== Available records ==

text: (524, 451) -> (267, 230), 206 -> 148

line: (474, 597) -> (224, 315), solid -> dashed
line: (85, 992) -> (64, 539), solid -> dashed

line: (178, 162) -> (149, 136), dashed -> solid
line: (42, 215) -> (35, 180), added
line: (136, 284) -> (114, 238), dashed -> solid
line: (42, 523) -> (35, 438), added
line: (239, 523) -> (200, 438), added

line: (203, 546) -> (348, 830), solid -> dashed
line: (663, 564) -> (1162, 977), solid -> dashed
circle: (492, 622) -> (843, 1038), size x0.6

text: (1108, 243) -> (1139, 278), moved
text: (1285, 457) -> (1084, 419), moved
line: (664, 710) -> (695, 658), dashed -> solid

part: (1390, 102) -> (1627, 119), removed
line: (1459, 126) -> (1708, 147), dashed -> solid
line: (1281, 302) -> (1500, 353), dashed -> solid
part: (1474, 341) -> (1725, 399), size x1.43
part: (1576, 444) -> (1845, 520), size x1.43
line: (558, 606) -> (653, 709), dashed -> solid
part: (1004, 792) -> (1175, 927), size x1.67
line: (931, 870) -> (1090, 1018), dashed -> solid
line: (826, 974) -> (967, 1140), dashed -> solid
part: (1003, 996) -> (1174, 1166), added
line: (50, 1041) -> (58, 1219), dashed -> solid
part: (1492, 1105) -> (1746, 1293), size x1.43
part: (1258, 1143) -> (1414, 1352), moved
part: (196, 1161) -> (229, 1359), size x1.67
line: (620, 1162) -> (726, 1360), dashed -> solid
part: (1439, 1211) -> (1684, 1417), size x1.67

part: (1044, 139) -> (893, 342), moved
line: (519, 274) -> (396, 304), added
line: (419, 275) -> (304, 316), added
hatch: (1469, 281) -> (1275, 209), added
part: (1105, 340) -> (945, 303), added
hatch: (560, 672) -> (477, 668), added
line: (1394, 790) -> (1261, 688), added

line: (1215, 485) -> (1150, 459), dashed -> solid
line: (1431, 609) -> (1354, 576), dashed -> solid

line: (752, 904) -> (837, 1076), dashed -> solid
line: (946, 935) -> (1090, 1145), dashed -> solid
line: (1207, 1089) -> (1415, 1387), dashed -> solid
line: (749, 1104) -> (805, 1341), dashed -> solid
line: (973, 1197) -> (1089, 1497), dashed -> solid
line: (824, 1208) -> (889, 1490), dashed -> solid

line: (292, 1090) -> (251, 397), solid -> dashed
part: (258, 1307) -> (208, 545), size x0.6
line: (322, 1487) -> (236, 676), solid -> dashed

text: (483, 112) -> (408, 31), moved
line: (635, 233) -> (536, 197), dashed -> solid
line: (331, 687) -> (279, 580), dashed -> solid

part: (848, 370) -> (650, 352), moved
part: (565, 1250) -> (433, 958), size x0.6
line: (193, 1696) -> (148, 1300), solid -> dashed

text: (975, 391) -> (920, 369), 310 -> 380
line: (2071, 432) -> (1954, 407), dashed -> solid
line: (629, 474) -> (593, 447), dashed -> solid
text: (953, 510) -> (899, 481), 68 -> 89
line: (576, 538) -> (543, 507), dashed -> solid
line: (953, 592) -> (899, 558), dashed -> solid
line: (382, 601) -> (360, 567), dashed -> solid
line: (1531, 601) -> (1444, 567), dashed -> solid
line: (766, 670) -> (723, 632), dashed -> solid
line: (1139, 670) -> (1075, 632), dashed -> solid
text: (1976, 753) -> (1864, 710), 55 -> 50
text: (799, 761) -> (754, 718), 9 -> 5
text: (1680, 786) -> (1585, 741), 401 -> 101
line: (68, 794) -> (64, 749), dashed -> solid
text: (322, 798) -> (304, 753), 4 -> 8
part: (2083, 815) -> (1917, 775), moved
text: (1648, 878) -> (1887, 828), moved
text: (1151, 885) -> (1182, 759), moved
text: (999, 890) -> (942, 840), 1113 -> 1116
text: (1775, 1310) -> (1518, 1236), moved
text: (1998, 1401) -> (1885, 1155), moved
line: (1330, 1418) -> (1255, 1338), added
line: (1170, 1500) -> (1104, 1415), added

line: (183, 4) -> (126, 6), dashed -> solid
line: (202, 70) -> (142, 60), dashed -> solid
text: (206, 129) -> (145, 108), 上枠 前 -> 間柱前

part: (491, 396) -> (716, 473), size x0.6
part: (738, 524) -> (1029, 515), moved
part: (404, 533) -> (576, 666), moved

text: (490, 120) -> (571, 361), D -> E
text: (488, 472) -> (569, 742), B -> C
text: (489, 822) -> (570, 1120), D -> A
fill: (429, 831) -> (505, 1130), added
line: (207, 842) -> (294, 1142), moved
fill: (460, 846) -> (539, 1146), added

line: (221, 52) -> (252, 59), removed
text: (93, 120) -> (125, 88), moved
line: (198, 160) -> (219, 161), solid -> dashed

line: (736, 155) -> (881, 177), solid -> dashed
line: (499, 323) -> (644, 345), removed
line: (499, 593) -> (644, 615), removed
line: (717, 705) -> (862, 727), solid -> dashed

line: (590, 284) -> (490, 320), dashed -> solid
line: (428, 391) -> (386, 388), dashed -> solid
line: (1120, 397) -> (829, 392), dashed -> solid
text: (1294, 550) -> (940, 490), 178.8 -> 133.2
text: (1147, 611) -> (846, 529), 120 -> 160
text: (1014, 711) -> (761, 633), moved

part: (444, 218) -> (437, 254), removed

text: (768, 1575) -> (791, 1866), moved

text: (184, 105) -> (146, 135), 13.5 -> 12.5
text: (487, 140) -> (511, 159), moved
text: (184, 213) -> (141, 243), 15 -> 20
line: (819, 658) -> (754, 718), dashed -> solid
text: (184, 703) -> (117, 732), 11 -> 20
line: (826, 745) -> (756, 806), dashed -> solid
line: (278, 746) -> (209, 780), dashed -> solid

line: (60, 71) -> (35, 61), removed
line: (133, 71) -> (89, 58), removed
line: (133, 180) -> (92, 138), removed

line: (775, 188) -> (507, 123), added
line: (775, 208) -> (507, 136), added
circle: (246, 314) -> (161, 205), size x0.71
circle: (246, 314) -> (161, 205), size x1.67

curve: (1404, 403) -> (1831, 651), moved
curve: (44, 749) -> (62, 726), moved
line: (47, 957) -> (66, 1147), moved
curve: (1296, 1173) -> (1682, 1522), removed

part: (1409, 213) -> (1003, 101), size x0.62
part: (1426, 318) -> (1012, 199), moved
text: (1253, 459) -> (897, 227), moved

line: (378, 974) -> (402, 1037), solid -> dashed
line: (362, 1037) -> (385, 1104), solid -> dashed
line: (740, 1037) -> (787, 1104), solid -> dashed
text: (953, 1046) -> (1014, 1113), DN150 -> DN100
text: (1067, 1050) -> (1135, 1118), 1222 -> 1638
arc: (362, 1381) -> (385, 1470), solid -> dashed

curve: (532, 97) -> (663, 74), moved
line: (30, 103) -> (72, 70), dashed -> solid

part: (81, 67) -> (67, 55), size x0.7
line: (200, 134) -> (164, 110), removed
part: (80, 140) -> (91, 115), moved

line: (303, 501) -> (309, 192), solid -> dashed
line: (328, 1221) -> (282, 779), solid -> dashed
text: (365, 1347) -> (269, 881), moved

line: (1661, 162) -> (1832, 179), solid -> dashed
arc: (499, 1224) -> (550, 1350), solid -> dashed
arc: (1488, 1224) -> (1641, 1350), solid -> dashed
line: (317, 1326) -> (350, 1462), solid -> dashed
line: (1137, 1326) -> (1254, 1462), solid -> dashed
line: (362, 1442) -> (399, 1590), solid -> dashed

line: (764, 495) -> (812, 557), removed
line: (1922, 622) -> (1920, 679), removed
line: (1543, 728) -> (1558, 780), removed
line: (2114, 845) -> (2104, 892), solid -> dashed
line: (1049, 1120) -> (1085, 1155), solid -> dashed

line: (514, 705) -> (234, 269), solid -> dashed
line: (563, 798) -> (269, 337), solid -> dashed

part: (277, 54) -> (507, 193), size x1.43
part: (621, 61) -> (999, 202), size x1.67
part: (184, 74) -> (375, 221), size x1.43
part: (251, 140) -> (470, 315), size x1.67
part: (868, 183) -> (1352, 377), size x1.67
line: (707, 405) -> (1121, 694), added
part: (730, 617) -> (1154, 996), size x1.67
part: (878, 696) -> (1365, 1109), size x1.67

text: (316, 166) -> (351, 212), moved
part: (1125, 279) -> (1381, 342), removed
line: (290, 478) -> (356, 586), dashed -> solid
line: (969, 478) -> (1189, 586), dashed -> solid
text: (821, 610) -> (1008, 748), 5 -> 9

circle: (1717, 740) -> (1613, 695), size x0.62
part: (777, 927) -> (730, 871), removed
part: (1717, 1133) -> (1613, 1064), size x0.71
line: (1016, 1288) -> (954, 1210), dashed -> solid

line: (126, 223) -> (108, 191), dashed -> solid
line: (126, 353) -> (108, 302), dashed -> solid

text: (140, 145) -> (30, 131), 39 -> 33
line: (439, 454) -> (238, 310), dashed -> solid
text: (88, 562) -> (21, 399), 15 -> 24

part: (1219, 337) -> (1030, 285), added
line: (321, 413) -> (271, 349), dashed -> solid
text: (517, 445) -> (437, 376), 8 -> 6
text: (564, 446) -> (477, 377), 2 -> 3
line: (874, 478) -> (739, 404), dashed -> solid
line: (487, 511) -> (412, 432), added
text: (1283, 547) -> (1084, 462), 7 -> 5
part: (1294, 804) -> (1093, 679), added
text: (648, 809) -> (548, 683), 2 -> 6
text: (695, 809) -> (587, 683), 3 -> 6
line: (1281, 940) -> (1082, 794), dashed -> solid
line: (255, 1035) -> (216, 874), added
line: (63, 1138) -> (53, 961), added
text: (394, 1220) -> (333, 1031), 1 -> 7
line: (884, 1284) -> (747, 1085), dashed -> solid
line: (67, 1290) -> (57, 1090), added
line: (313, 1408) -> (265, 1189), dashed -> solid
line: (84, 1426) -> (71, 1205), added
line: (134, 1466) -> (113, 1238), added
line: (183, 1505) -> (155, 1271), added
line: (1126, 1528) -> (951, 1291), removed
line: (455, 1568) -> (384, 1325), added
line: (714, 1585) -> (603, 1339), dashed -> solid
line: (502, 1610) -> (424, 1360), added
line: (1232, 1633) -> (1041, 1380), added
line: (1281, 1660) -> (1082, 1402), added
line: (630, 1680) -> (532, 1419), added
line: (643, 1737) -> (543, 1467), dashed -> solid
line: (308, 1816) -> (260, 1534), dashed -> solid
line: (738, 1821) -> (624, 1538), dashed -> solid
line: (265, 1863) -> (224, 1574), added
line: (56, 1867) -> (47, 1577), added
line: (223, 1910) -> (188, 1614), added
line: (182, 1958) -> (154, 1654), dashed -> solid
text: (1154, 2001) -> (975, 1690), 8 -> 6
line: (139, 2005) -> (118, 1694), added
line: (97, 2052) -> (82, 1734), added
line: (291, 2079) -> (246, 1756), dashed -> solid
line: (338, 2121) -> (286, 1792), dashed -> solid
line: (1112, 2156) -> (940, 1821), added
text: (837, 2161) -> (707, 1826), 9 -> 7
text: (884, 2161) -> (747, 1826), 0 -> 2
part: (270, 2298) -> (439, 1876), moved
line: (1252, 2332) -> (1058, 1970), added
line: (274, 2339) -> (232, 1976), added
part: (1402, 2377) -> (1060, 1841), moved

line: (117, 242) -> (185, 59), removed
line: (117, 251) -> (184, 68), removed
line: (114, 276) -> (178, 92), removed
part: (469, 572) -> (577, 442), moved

===

▶ **Exercise aim**: Copy, please, every line from the start of the entries down to the line that holds "part: (1258, 1143) -> (1414, 1352), moved", with both of those lines included and no others.

▶ **Response below**:
text: (524, 451) -> (267, 230), 206 -> 148

line: (474, 597) -> (224, 315), solid -> dashed
line: (85, 992) -> (64, 539), solid -> dashed

line: (178, 162) -> (149, 136), dashed -> solid
line: (42, 215) -> (35, 180), added
line: (136, 284) -> (114, 238), dashed -> solid
line: (42, 523) -> (35, 438), added
line: (239, 523) -> (200, 438), added

line: (203, 546) -> (348, 830), solid -> dashed
line: (663, 564) -> (1162, 977), solid -> dashed
circle: (492, 622) -> (843, 1038), size x0.6

text: (1108, 243) -> (1139, 278), moved
text: (1285, 457) -> (1084, 419), moved
line: (664, 710) -> (695, 658), dashed -> solid

part: (1390, 102) -> (1627, 119), removed
line: (1459, 126) -> (1708, 147), dashed -> solid
line: (1281, 302) -> (1500, 353), dashed -> solid
part: (1474, 341) -> (1725, 399), size x1.43
part: (1576, 444) -> (1845, 520), size x1.43
line: (558, 606) -> (653, 709), dashed -> solid
part: (1004, 792) -> (1175, 927), size x1.67
line: (931, 870) -> (1090, 1018), dashed -> solid
line: (826, 974) -> (967, 1140), dashed -> solid
part: (1003, 996) -> (1174, 1166), added
line: (50, 1041) -> (58, 1219), dashed -> solid
part: (1492, 1105) -> (1746, 1293), size x1.43
part: (1258, 1143) -> (1414, 1352), moved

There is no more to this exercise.